Original Statue Located Within Palace
Original Statue Located Within the Palace
Baths of Apollo in Versailles Gardens

My favorite faces from the last few days were at the Carnavalet Museum, which I visited on Sunday with my mom. This was a really interesting and fun museum to visit, and it had the added benefit of being a free place to go on a rainy day. The Carnavalet Museum tells the history of Paris through its four stories of exhibition space. They had many caricatures of popular writers, political figures, actors, etc. My favorite caricature was a pear-shaped and pear-themed vase meant to represent Louis Philippe I, the penultimate monarch of France.

The last few days have been really fun and filled with new experiences. Visiting the Louvre and Versailles knocked two things off my bucket list that I have been looking forward to seeing for a long time. Sainte-Chapelle was one of the most amazing buildings and interiors that I have ever seen and I would love to go back if the line wasn’t notoriously long. Let me know which face is your favorite!

Bienvenue à Paris!

We arrived in Paris during a heatwave and have been sweating it out since we left the airport. My name is Kynzie Johnson and I will be writing this blog to document my experiences throughout this month in Paris.

I already feel like I’ve been through several stages on the rollercoaster of culture shock. The first has been the excitement of finally making it to Paris after so much anticipation and planning for the trip. 

 

Then there was total exhaustion coupled with annoyance that there is no air conditioning (even though it was over a hundred degrees!). Our first night at dinner, we barely spoke as we waited for our food, trying not to fall asleep or pass out from heat exhaustion.

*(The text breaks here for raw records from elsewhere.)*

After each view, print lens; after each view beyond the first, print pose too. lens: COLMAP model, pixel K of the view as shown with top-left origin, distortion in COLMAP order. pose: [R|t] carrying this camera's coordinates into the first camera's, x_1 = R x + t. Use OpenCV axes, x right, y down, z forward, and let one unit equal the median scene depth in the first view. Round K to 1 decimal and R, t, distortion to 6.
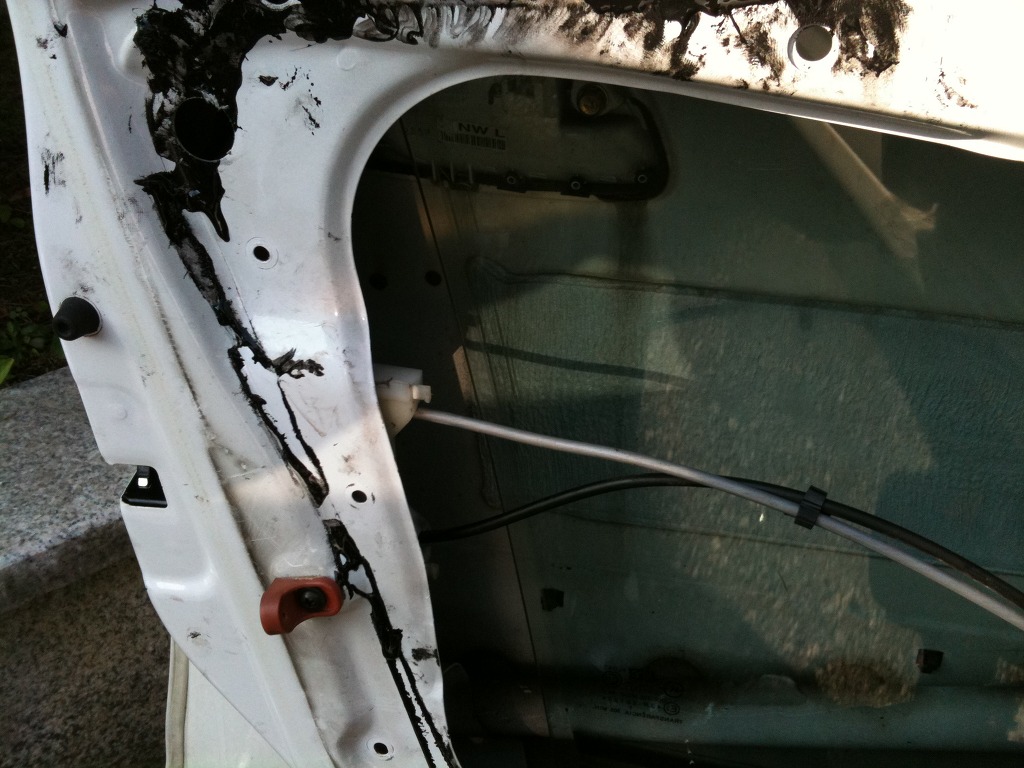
lens RADIAL K [[981.4, 0, 512.0], [0, 981.4, 384.0], [0, 0, 1]] dist [0.091544, -0.285507]
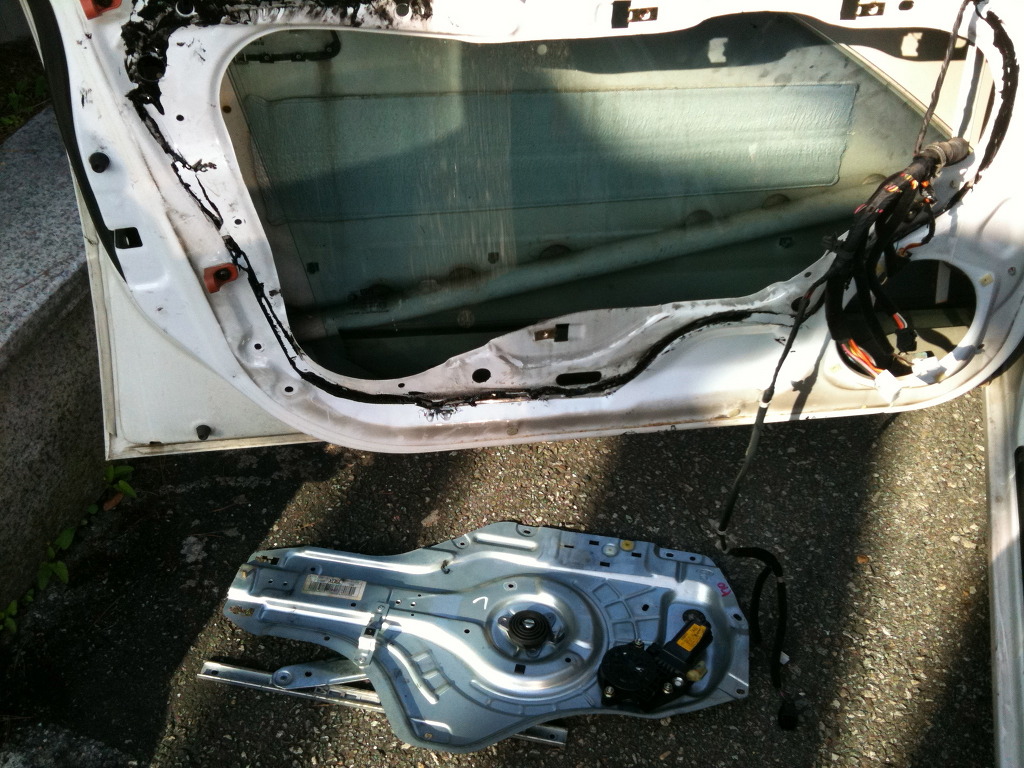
lens RADIAL K [[981.4, 0, 512.0], [0, 981.4, 384.0], [0, 0, 1]] dist [0.091544, -0.285507]
pose [[0.906394, -0.251319, 0.339543, -0.470132], [0.157317, 0.946779, 0.280823, -0.070431], [-0.392048, -0.201120, 0.897691, -1.377186]]
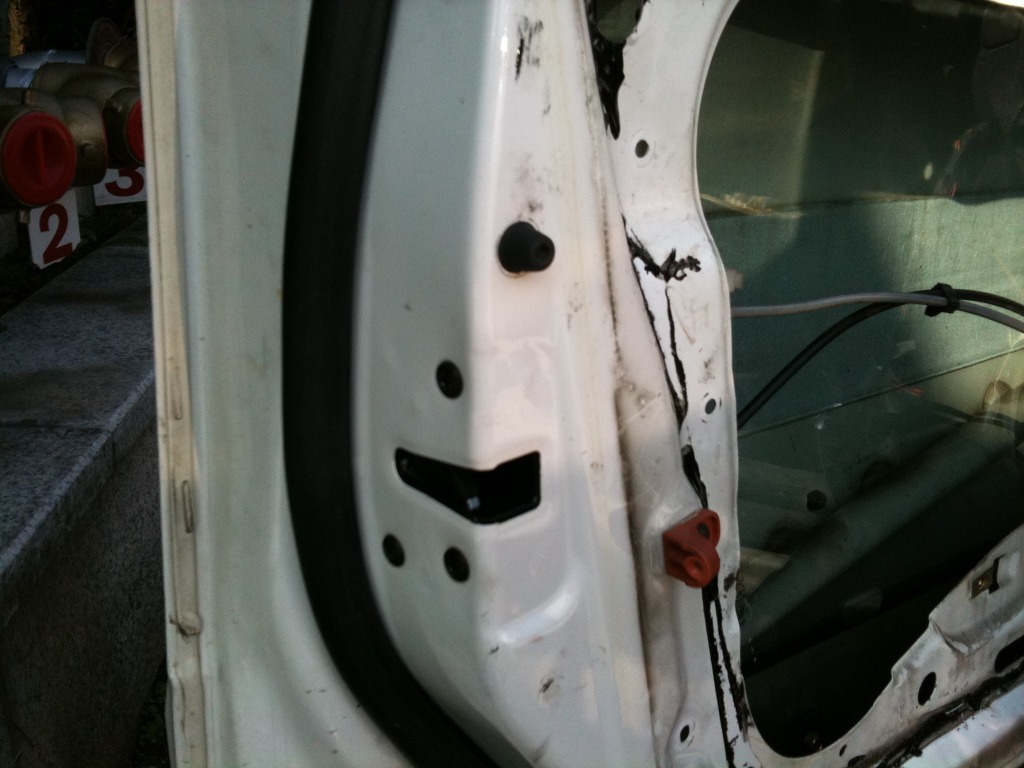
lens RADIAL K [[1011.2, 0, 512.0], [0, 1011.2, 384.0], [0, 0, 1]] dist [0.186548, -0.620991]
pose [[0.649888, -0.240154, 0.721090, -1.051241], [0.374194, 0.926911, -0.028543, 0.053675], [-0.661532, 0.288377, 0.692253, 0.467113]]
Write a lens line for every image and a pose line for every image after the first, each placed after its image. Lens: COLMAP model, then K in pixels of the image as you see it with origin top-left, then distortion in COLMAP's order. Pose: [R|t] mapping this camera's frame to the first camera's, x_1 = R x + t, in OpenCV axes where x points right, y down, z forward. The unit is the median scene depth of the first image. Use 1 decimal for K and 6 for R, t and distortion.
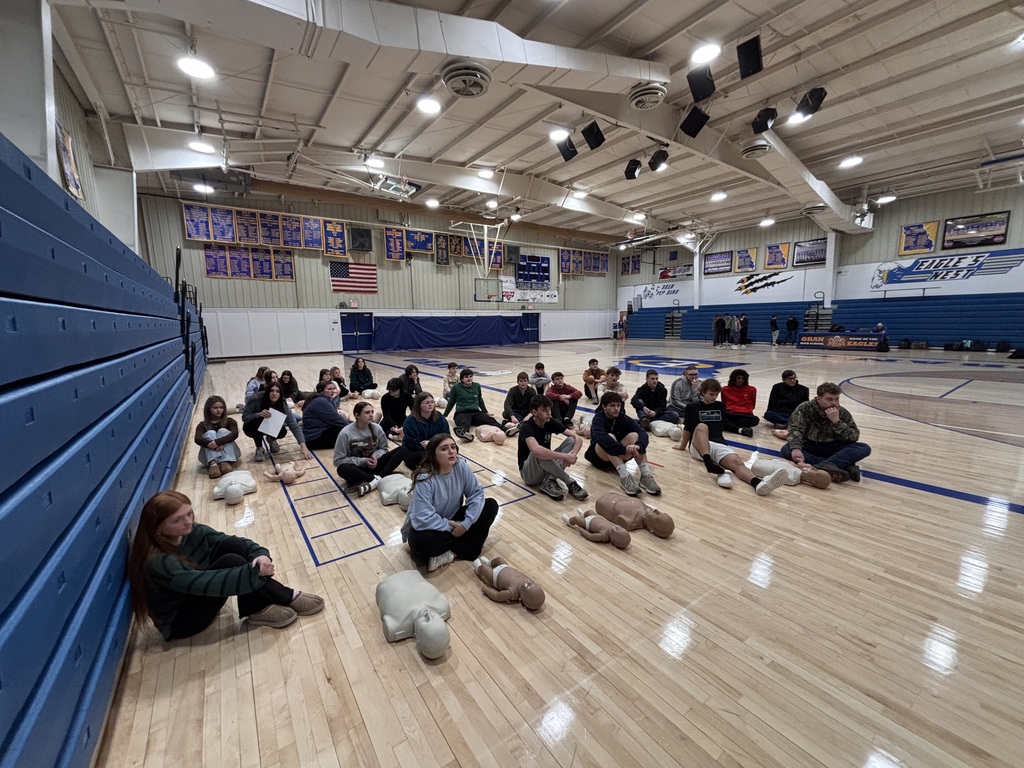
lens RADIAL K [[403.0, 0, 509.6], [0, 403.0, 389.0], [0, 0, 1]] dist [-0.000066, 0.002481]
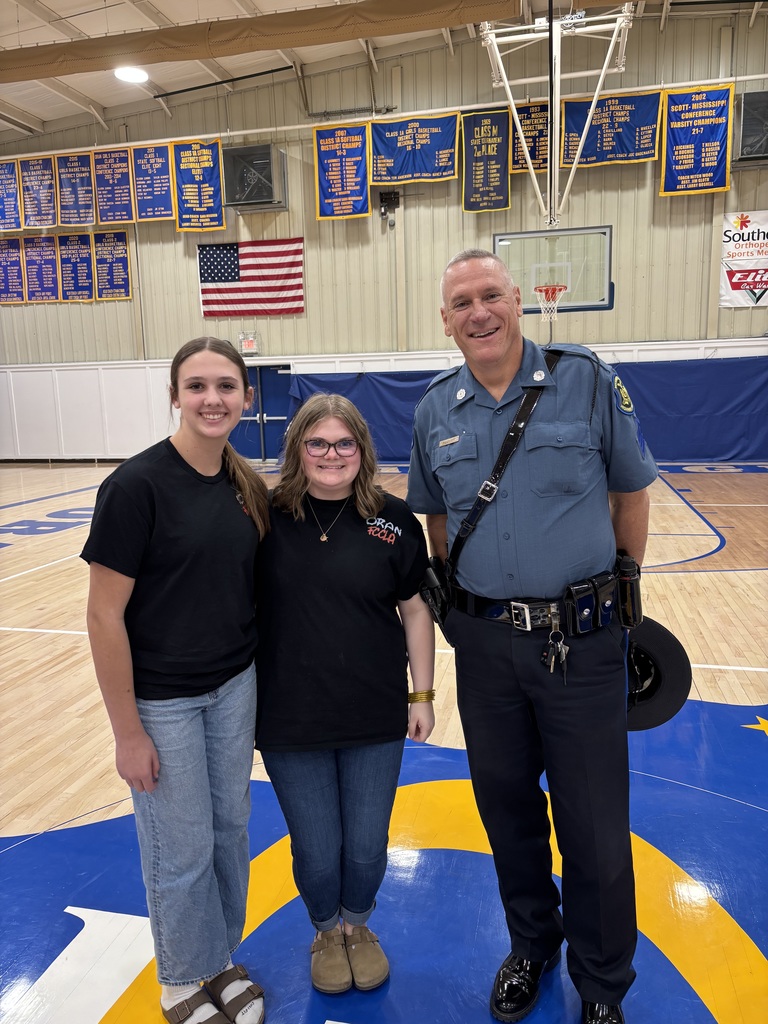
lens RADIAL K [[791.0, 0, 390.5], [0, 791.0, 520.9], [0, 0, 1]] dist [0.033875, -0.026763]
pose [[0.661321, 0.123579, -0.739853, 0.314555], [-0.107875, 0.991751, 0.069229, -0.104173], [0.742306, 0.034030, 0.669197, 0.570547]]
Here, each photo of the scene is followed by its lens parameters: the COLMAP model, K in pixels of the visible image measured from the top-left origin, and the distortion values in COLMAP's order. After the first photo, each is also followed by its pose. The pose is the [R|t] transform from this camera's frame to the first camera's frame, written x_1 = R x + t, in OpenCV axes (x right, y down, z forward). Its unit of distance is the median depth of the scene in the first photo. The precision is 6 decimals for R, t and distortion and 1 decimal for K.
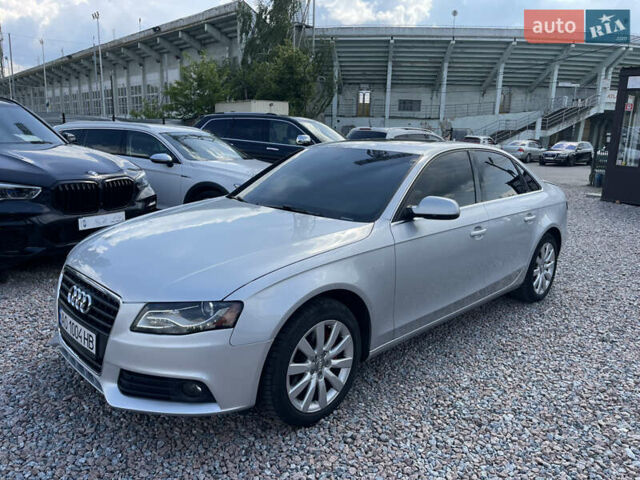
lens RADIAL K [[502.9, 0, 321.7], [0, 502.9, 243.3], [0, 0, 1]] dist [0.100907, -0.148855]
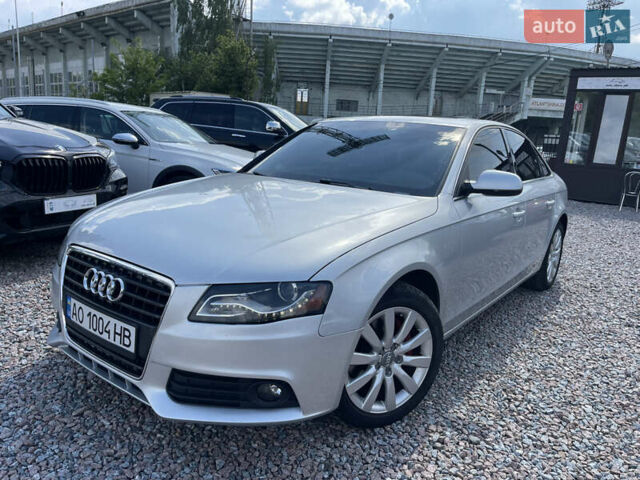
lens RADIAL K [[502.9, 0, 321.7], [0, 502.9, 243.3], [0, 0, 1]] dist [0.100907, -0.148855]
pose [[0.989345, -0.003612, 0.145548, -0.145190], [0.004239, 0.999983, -0.004000, 0.028258], [-0.145531, 0.004574, 0.989343, 0.099016]]
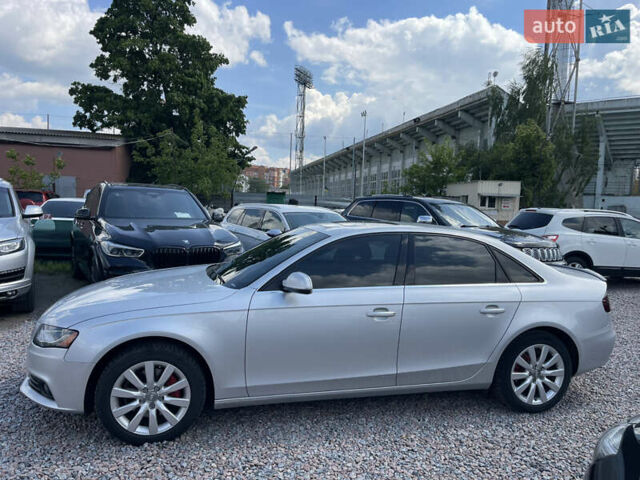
lens RADIAL K [[516.1, 0, 320.0], [0, 516.1, 240.0], [0, 0, 1]] dist [0.023429, 0.001074]
pose [[0.846174, 0.041180, -0.531313, 0.581247], [-0.125293, 0.984435, -0.123243, -0.019190], [0.517968, 0.170855, 0.838164, 0.049043]]
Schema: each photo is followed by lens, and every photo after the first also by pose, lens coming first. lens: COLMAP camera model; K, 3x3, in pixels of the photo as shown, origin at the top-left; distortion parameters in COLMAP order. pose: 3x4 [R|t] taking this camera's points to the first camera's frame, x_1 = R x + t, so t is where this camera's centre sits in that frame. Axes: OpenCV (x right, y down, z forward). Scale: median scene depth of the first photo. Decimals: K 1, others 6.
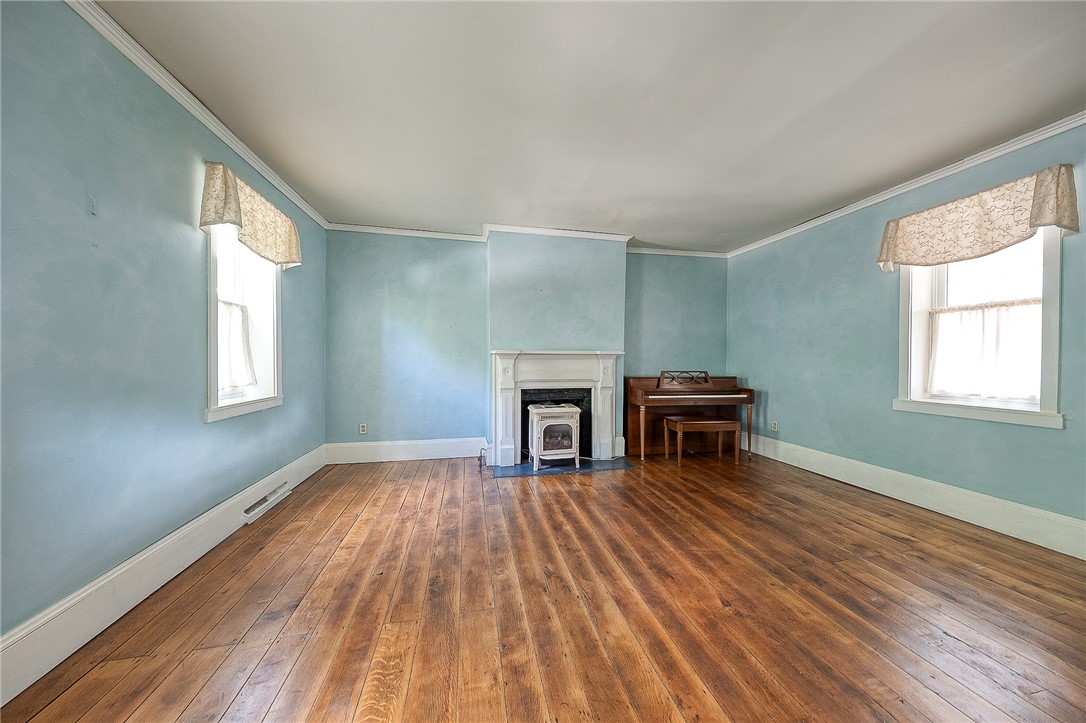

The heat finally subsided last night as we rounded off our first full day in Paris. The day started with me being annoyed at the lack of AC (still) and missing my family a bit, included a great chocolate mousse from Café du Rendez-Vous and a trip to the Louvre, as well as several failed missions to located and buy a fan, and ended with a dinner of fruit and cheese from Franprix on the balcony. Looking forward to the exciting things we could see today!